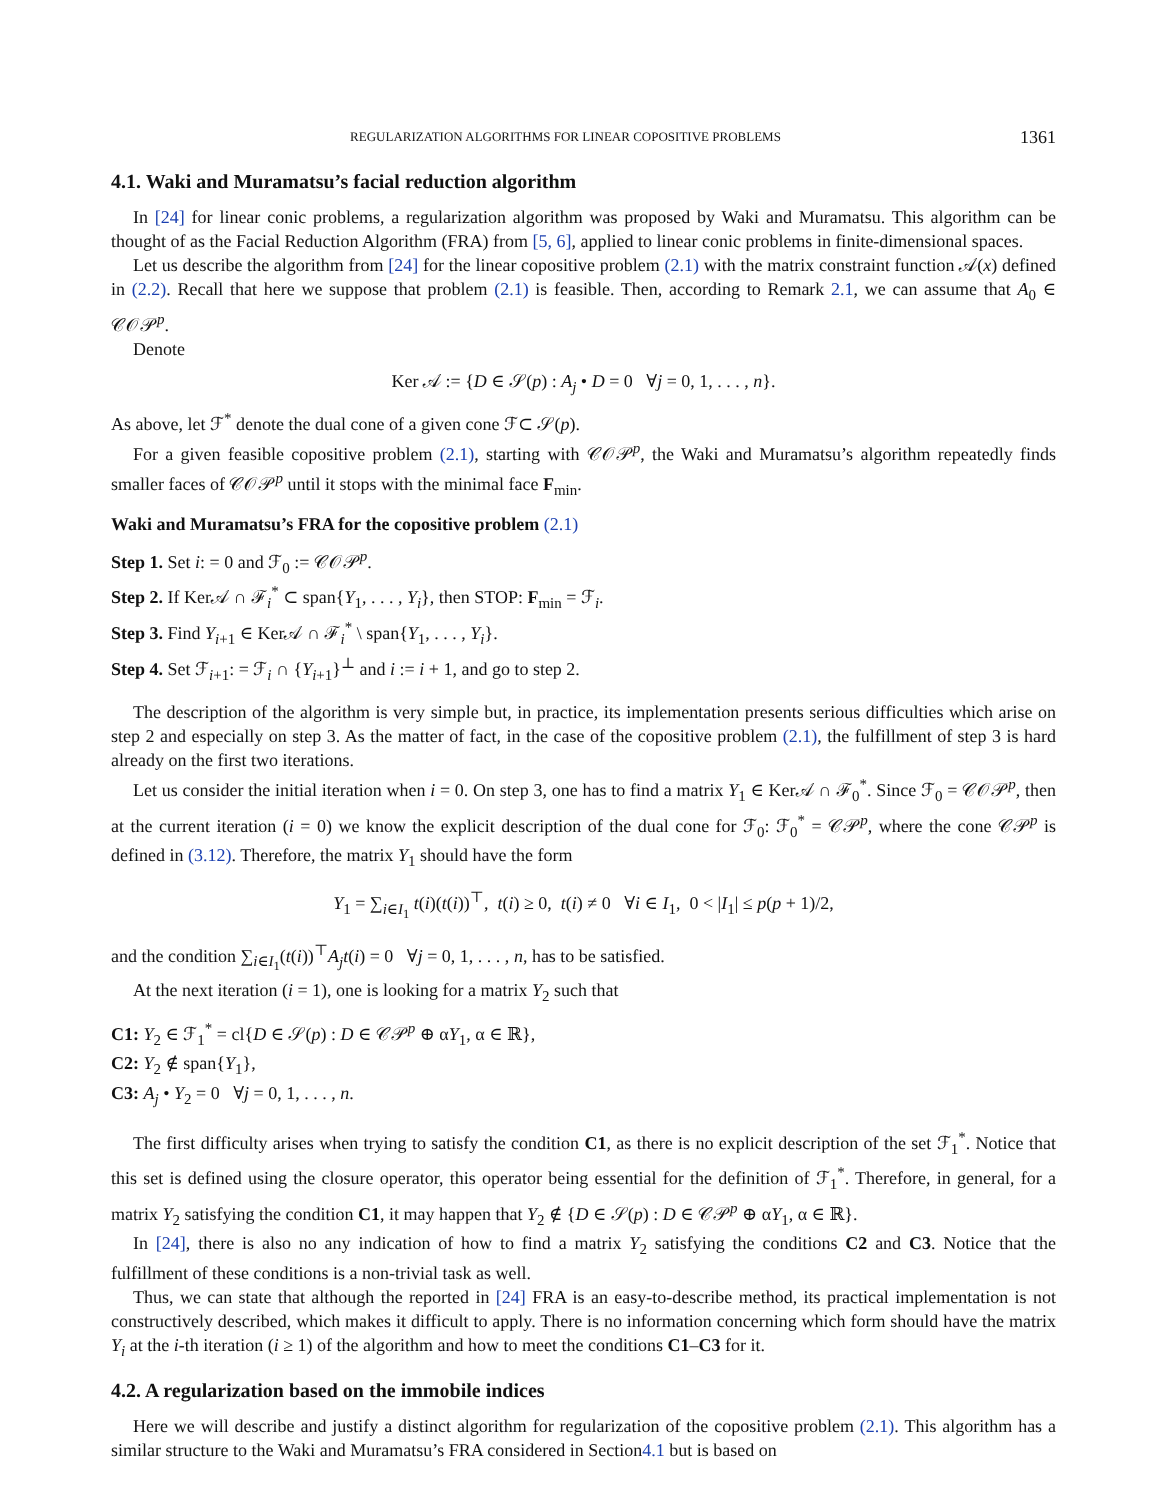REGULARIZATION ALGORITHMS FOR LINEAR COPOSITIVE PROBLEMS 1361
4.1. Waki and Muramatsu’s facial reduction algorithm
In [24] for linear conic problems, a regularization algorithm was proposed by Waki and Muramatsu. This algorithm can be thought of as the Facial Reduction Algorithm (FRA) from [5, 6], applied to linear conic problems in finite-dimensional spaces.
Let us describe the algorithm from [24] for the linear copositive problem (2.1) with the matrix constraint function 𝒜(x) defined in (2.2). Recall that here we suppose that problem (2.1) is feasible. Then, according to Remark 2.1, we can assume that A<sub>0</sub> ∈ 𝒞𝒪𝒫<sup>p</sup>.
Denote
Ker 𝒜 := {D ∈ 𝒮(p) : A<sub>j</sub> • D = 0 ∀j = 0, 1, . . . , n}.
As above, let ℱ<sup>*</sup> denote the dual cone of a given cone ℱ⊂ 𝒮(p).
For a given feasible copositive problem (2.1), starting with 𝒞𝒪𝒫<sup>p</sup>, the Waki and Muramatsu’s algorithm repeatedly finds smaller faces of 𝒞𝒪𝒫<sup>p</sup> until it stops with the minimal face F<sub>min</sub>.
Waki and Muramatsu’s FRA for the copositive problem (2.1)
Step 1. Set i: = 0 and ℱ<sub>0</sub> := 𝒞𝒪𝒫<sup>p</sup>.
Step 2. If Ker𝒜 ∩ ℱ<sub>i</sub><sup>*</sup> ⊂ span{Y<sub>1</sub>, . . . , Y<sub>i</sub>}, then STOP: F<sub>min</sub> = ℱ<sub>i</sub>.
Step 3. Find Y<sub>i+1</sub> ∈ Ker𝒜 ∩ ℱ<sub>i</sub><sup>*</sup> \ span{Y<sub>1</sub>, . . . , Y<sub>i</sub>}.
Step 4. Set ℱ<sub>i+1</sub>: = ℱ<sub>i</sub> ∩ {Y<sub>i+1</sub>}<sup>⊥</sup> and i := i + 1, and go to step 2.
The description of the algorithm is very simple but, in practice, its implementation presents serious difficulties which arise on step 2 and especially on step 3. As the matter of fact, in the case of the copositive problem (2.1), the fulfillment of step 3 is hard already on the first two iterations.
Let us consider the initial iteration when i = 0. On step 3, one has to find a matrix Y<sub>1</sub> ∈ Ker𝒜 ∩ ℱ<sub>0</sub><sup>*</sup>. Since ℱ<sub>0</sub> = 𝒞𝒪𝒫<sup>p</sup>, then at the current iteration (i = 0) we know the explicit description of the dual cone for ℱ<sub>0</sub>: ℱ<sub>0</sub><sup>*</sup> = 𝒞𝒫<sup>p</sup>, where the cone 𝒞𝒫<sup>p</sup> is defined in (3.12). Therefore, the matrix Y<sub>1</sub> should have the form
Y<sub>1</sub> = ∑<sub>i∈I<sub>1</sub></sub> t(i)(t(i))<sup>⊤</sup>, t(i) ≥ 0, t(i) ≠ 0 ∀i ∈ I<sub>1</sub>, 0 < |I<sub>1</sub>| ≤ p(p + 1)/2,
and the condition ∑<sub>i∈I<sub>1</sub></sub>(t(i))<sup>⊤</sup>A<sub>j</sub>t(i) = 0 ∀j = 0, 1, . . . , n, has to be satisfied.
At the next iteration (i = 1), one is looking for a matrix Y<sub>2</sub> such that
C1: Y<sub>2</sub> ∈ ℱ<sub>1</sub><sup>*</sup> = cl{D ∈ 𝒮(p) : D ∈ 𝒞𝒫<sup>p</sup> ⊕ αY<sub>1</sub>, α ∈ ℝ},
C2: Y<sub>2</sub> ∉ span{Y<sub>1</sub>},
C3: A<sub>j</sub> • Y<sub>2</sub> = 0 ∀j = 0, 1, . . . , n.
The first difficulty arises when trying to satisfy the condition C1, as there is no explicit description of the set ℱ<sub>1</sub><sup>*</sup>. Notice that this set is defined using the closure operator, this operator being essential for the definition of ℱ<sub>1</sub><sup>*</sup>. Therefore, in general, for a matrix Y<sub>2</sub> satisfying the condition C1, it may happen that Y<sub>2</sub> ∉ {D ∈ 𝒮(p) : D ∈ 𝒞𝒫<sup>p</sup> ⊕ αY<sub>1</sub>, α ∈ ℝ}.
In [24], there is also no any indication of how to find a matrix Y<sub>2</sub> satisfying the conditions C2 and C3. Notice that the fulfillment of these conditions is a non-trivial task as well.
Thus, we can state that although the reported in [24] FRA is an easy-to-describe method, its practical implementation is not constructively described, which makes it difficult to apply. There is no information concerning which form should have the matrix Y<sub>i</sub> at the i-th iteration (i ≥ 1) of the algorithm and how to meet the conditions C1–C3 for it.
4.2. A regularization based on the immobile indices
Here we will describe and justify a distinct algorithm for regularization of the copositive problem (2.1). This algorithm has a similar structure to the Waki and Muramatsu’s FRA considered in Section4.1 but is based on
------------------------------------------------
### EXERCISE GOAL:
Restate only the lines running from the start of the material above through the line containing "In [24] for", ends included. No pictures.

### WRITTEN SOLUTION:
REGULARIZATION ALGORITHMS FOR LINEAR COPOSITIVE PROBLEMS 1361
4.1. Waki and Muramatsu’s facial reduction algorithm
In [24] for linear conic problems, a regularization algorithm was proposed by Waki and Muramatsu. This algorithm can be thought of as the Facial Reduction Algorithm (FRA) from [5, 6], applied to linear conic problems in finite-dimensional spaces.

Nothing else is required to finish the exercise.